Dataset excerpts
BEGIN

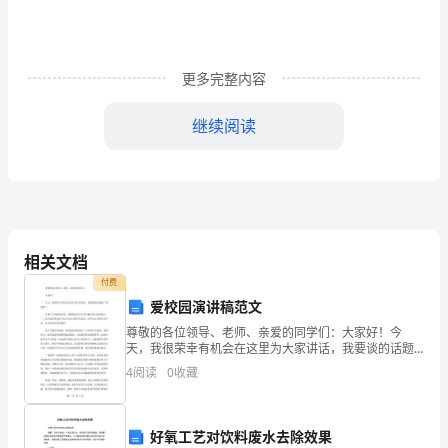
中
感
更多完整内容
受
到
继续阅读
人
性
的
我希望那些残疾人都能够
温
相关文档
付费
暖。
爱校园演讲稿范文
了
尊敬的各位领导、老师、亲爱的同学们：大家好！今
天，我很荣幸有机会在这里为大家讲话，我要谈的话题
相
是“爱校园”。以我个人的经验来说，爱校园是大学生活中
4
阅读
0
收藏
最有意义的事情之一，因为这意味着你不仅关心自己的
关
学术表
万多元债务。
的
好氧工艺对饮料废水去除效果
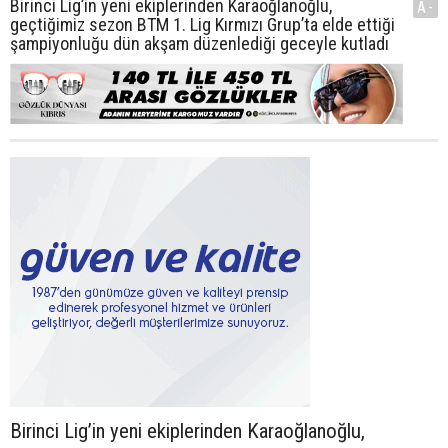
Birinci Lig’in yeni ekiplerinden Karaoğlanoğlu,
A-
geçtiğimiz sezon BTM 1. Lig Kırmızı Grup’ta elde ettiği
şampiyonluğu dün akşam düzenlediği geceyle kutladı
Birinci Lig’in yeni ekiplerinden Karaoğlanoğlu,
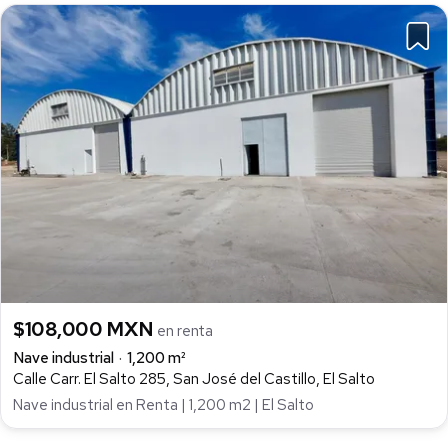
$108,000 MXN
en renta
Nave industrial
1,200 m²
Calle Carr. El Salto 285, San José del Castillo, El Salto
Nave industrial en Renta | 1,200 m2 | El Salto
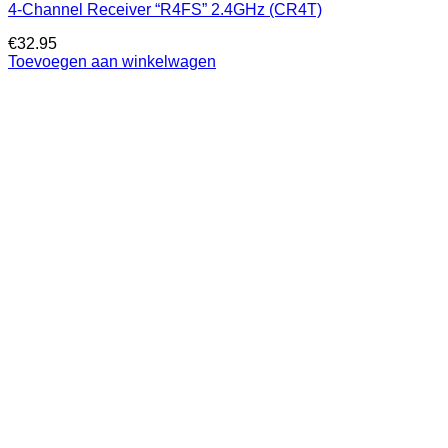
4-Channel Receiver “R4FS” 2.4GHz (CR4T)
€
32.95
Toevoegen aan winkelwagen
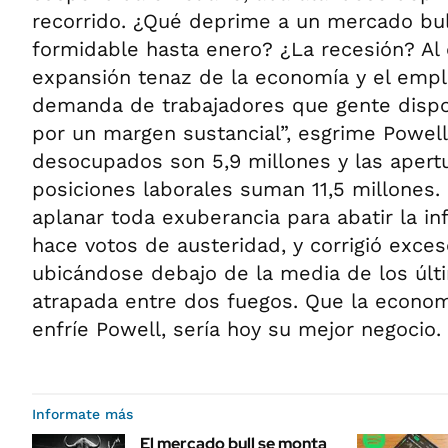
recorrido. ¿Qué deprime a un mercado bul
formidable hasta enero? ¿La recesión? Al c
expansión tenaz de la economía y el emp
demanda de trabajadores que gente dispon
por un margen sustancial”, esgrime Powell
desocupados son 5,9 millones y las apert
posiciones laborales suman 11,5 millones.
aplanar toda exuberancia para abatir la inf
hace votos de austeridad, y corrigió exce
ubicándose debajo de la media de los últi
atrapada entre dos fuegos. Que la economí
enfríe Powell, sería hoy su mejor negocio.
Informate más
El mercado bull se monta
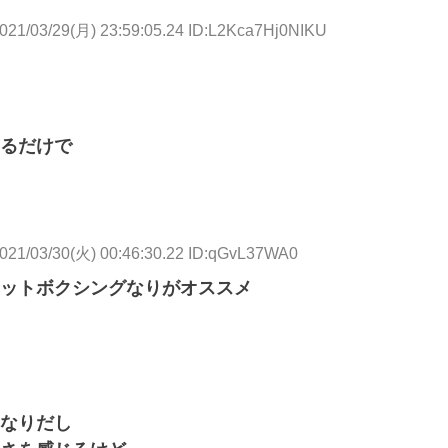
021/03/29(月) 23:59:05.24 ID:L2Kca7Hj0NIKU
るだけで
021/03/30(火) 00:46:30.22 ID:qGvL37WA0
ットボクシングなりがオススメ
なりだし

END

= What this task involves =
Your answer must be an exact copy of the lines from the line with "ubicándose debajo de la media de los últi" to the final line of the data, both ends included, and no pictures.

= Result for this task =
ubicándose debajo de la media de los últi
atrapada entre dos fuegos. Que la economí
enfríe Powell, sería hoy su mejor negocio.
Informate más
El mercado bull se monta
021/03/29(月) 23:59:05.24 ID:L2Kca7Hj0NIKU
るだけで
021/03/30(火) 00:46:30.22 ID:qGvL37WA0
ットボクシングなりがオススメ
なりだし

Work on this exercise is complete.